Below are lines of records; copy exactly those from the one containing "win10没有旗舰版。" through the one containing "puntos en el gráfico.", leaving the pictures behind.

<<<<

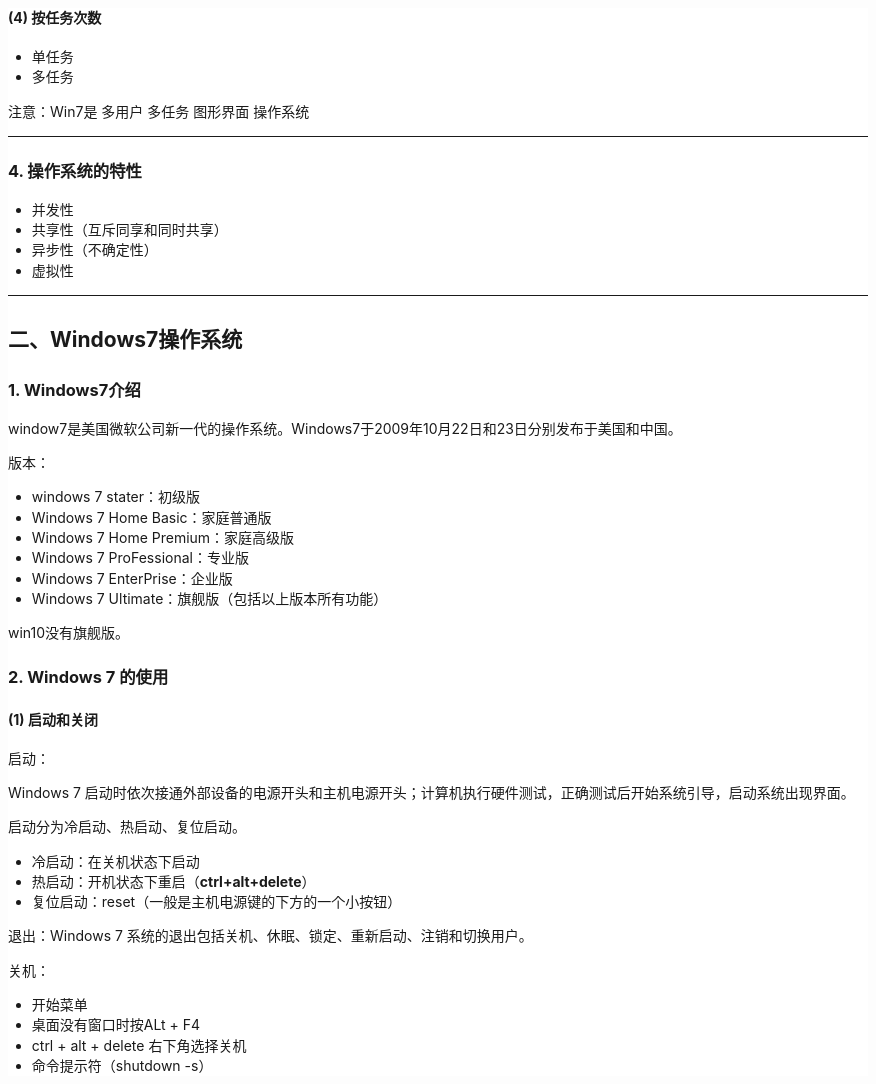 #### (4) 按任务次数

+ 单任务
+ 多任务

注意：Win7是 多用户 多任务 图形界面 操作系统

---

### 4. 操作系统的特性

+ 并发性
+ 共享性（互斥同享和同时共享）
+ 异步性（不确定性）
+ 虚拟性

---

## 二、Windows7操作系统

### 1. Windows7介绍

window7是美国微软公司新一代的操作系统。Windows7于2009年10月22日和23日分别发布于美国和中国。

版本：

+ windows 7 stater：初级版
+ Windows 7 Home Basic：家庭普通版
+ Windows 7 Home Premium：家庭高级版
+ Windows 7 ProFessional：专业版
+ Windows 7 EnterPrise：企业版
+ Windows 7 Ultimate：旗舰版（包括以上版本所有功能）

win10没有旗舰版。

### 2. Windows 7 的使用

#### (1) 启动和关闭

启动：

Windows 7 启动时依次接通外部设备的电源开头和主机电源开头；计算机执行硬件测试，正确测试后开始系统引导，启动系统出现界面。

启动分为冷启动、热启动、复位启动。

+ 冷启动：在关机状态下启动
+ 热启动：开机状态下重启（**ctrl+alt+delete**）
+ 复位启动：reset（一般是主机电源键的下方的一个小按钮）

退出：Windows 7 系统的退出包括关机、休眠、锁定、重新启动、注销和切换用户。

关机：

+ 开始菜单
+ 桌面没有窗口时按ALt + F4
+ ctrl + alt + delete 右下角选择关机
+ 命令提示符（shutdown -s）
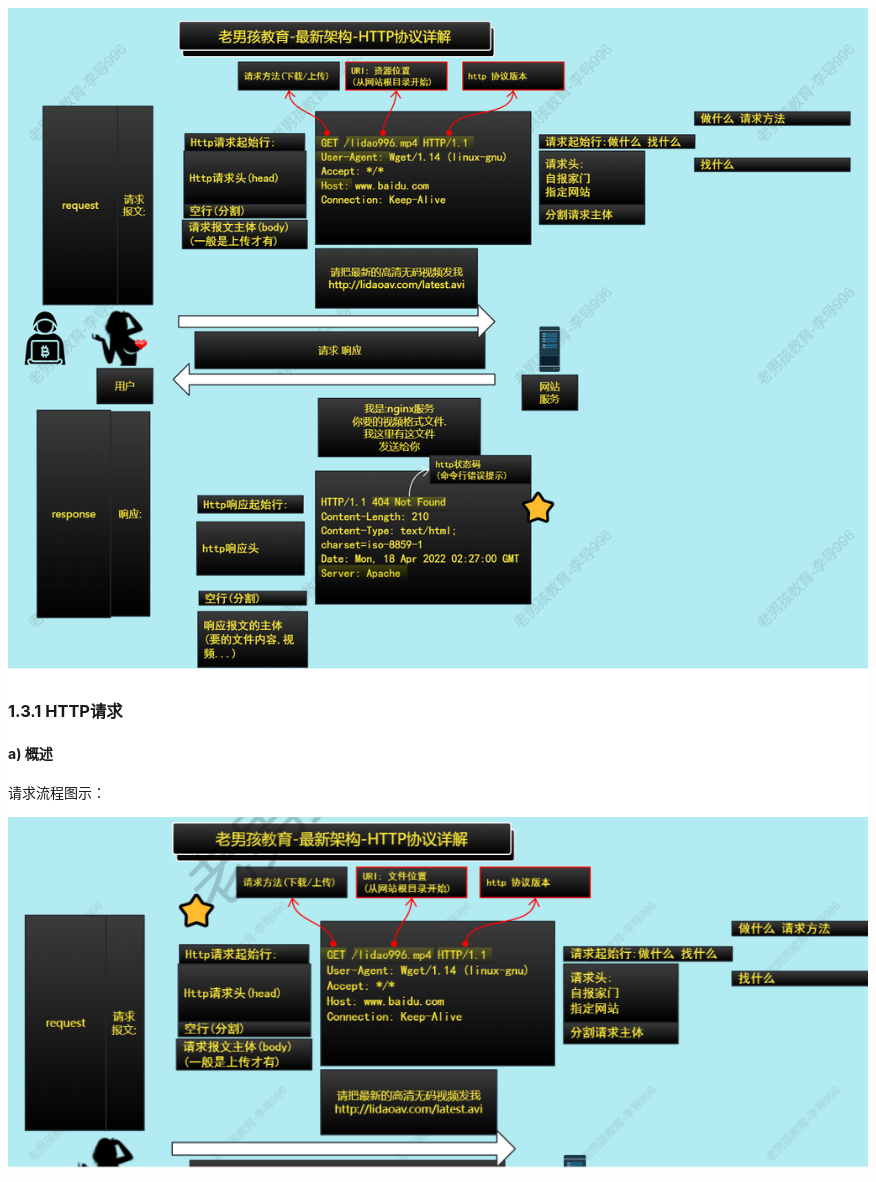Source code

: ![image-20240507103819706](../../../img/image-20240507103819706.png)

### 1.3.1 HTTP请求

#### a) 概述

请求流程图示：

![image-20240507101546545](../../../img/image-20240507101546545.png)
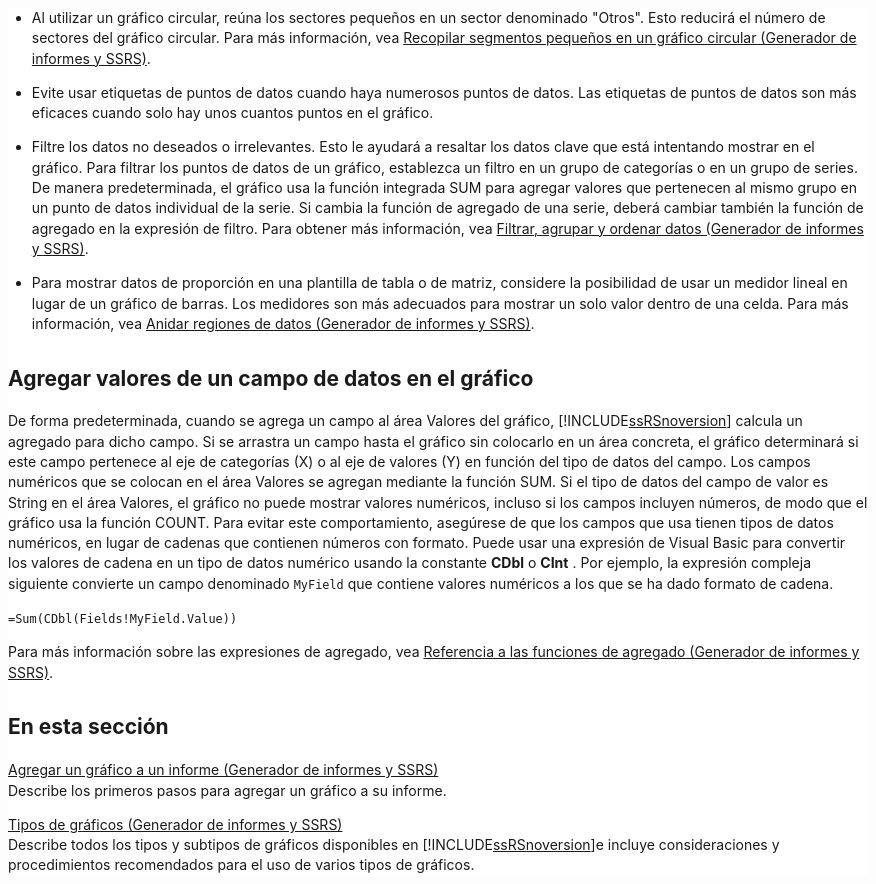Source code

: -   Al utilizar un gráfico circular, reúna los sectores pequeños en un sector denominado "Otros". Esto reducirá el número de sectores del gráfico circular. Para más información, vea [Recopilar segmentos pequeños en un gráfico circular &#40;Generador de informes y SSRS&#41;](../../reporting-services/report-design/collect-small-slices-on-a-pie-chart-report-builder-and-ssrs.md).  
  
-   Evite usar etiquetas de puntos de datos cuando haya numerosos puntos de datos. Las etiquetas de puntos de datos son más eficaces cuando solo hay unos cuantos puntos en el gráfico.  
  
-   Filtre los datos no deseados o irrelevantes. Esto le ayudará a resaltar los datos clave que está intentando mostrar en el gráfico. Para filtrar los puntos de datos de un gráfico, establezca un filtro en un grupo de categorías o en un grupo de series. De manera predeterminada, el gráfico usa la función integrada SUM para agregar valores que pertenecen al mismo grupo en un punto de datos individual de la serie. Si cambia la función de agregado de una serie, deberá cambiar también la función de agregado en la expresión de filtro. Para obtener más información, vea [Filtrar, agrupar y ordenar datos &#40;Generador de informes y SSRS&#41;](../../reporting-services/report-design/filter-group-and-sort-data-report-builder-and-ssrs.md).  
  
-   Para mostrar datos de proporción en una plantilla de tabla o de matriz, considere la posibilidad de usar un medidor lineal en lugar de un gráfico de barras. Los medidores son más adecuados para mostrar un solo valor dentro de una celda. Para más información, vea [Anidar regiones de datos &#40;Generador de informes y SSRS&#41;](../../reporting-services/report-design/nested-data-regions-report-builder-and-ssrs.md).  
   
##  <a name="AggregateValues"></a> Agregar valores de un campo de datos en el gráfico  
 De forma predeterminada, cuando se agrega un campo al área Valores del gráfico, [!INCLUDE[ssRSnoversion](../../includes/ssrsnoversion-md.md)] calcula un agregado para dicho campo. Si se arrastra un campo hasta el gráfico sin colocarlo en un área concreta, el gráfico determinará si este campo pertenece al eje de categorías (X) o al eje de valores (Y) en función del tipo de datos del campo. Los campos numéricos que se colocan en el área Valores se agregan mediante la función SUM. Si el tipo de datos del campo de valor es String en el área Valores, el gráfico no puede mostrar valores numéricos, incluso si los campos incluyen números, de modo que el gráfico usa la función COUNT. Para evitar este comportamiento, asegúrese de que los campos que usa tienen tipos de datos numéricos, en lugar de cadenas que contienen números con formato. Puede usar una expresión de Visual Basic para convertir los valores de cadena en un tipo de datos numérico usando la constante **CDbl** o **CInt** . Por ejemplo, la expresión compleja siguiente convierte un campo denominado `MyField` que contiene valores numéricos a los que se ha dado formato de cadena.  
  
 `=Sum(CDbl(Fields!MyField.Value))`  
  
 Para más información sobre las expresiones de agregado, vea [Referencia a las funciones de agregado &#40;Generador de informes y SSRS&#41;](../../reporting-services/report-design/report-builder-functions-aggregate-functions-reference.md).  
   
##  <a name="InThisSection"></a> En esta sección  
 [Agregar un gráfico a un informe &#40;Generador de informes y SSRS&#41;](../../reporting-services/report-design/add-a-chart-to-a-report-report-builder-and-ssrs.md)  
 Describe los primeros pasos para agregar un gráfico a su informe.  
  
 [Tipos de gráficos &#40;Generador de informes y SSRS&#41;](../../reporting-services/report-design/chart-types-report-builder-and-ssrs.md)  
 Describe todos los tipos y subtipos de gráficos disponibles en [!INCLUDE[ssRSnoversion](../../includes/ssrsnoversion-md.md)]e incluye consideraciones y procedimientos recomendados para el uso de varios tipos de gráficos.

>>>>

• **Task result**
win10没有旗舰版。

### 2. Windows 7 的使用

#### (1) 启动和关闭

启动：

Windows 7 启动时依次接通外部设备的电源开头和主机电源开头；计算机执行硬件测试，正确测试后开始系统引导，启动系统出现界面。

启动分为冷启动、热启动、复位启动。

+ 冷启动：在关机状态下启动
+ 热启动：开机状态下重启（**ctrl+alt+delete**）
+ 复位启动：reset（一般是主机电源键的下方的一个小按钮）

退出：Windows 7 系统的退出包括关机、休眠、锁定、重新启动、注销和切换用户。

关机：

+ 开始菜单
+ 桌面没有窗口时按ALt + F4
+ ctrl + alt + delete 右下角选择关机
+ 命令提示符（shutdown -s）
Source code

: ![image-20240507103819706](../../../img/image-20240507103819706.png)

### 1.3.1 HTTP请求

#### a) 概述

请求流程图示：

![image-20240507101546545](../../../img/image-20240507101546545.png)
Source code

: -   Al utilizar un gráfico circular, reúna los sectores pequeños en un sector denominado "Otros". Esto reducirá el número de sectores del gráfico circular. Para más información, vea [Recopilar segmentos pequeños en un gráfico circular &#40;Generador de informes y SSRS&#41;](../../reporting-services/report-design/collect-small-slices-on-a-pie-chart-report-builder-and-ssrs.md).  
  
-   Evite usar etiquetas de puntos de datos cuando haya numerosos puntos de datos. Las etiquetas de puntos de datos son más eficaces cuando solo hay unos cuantos puntos en el gráfico.  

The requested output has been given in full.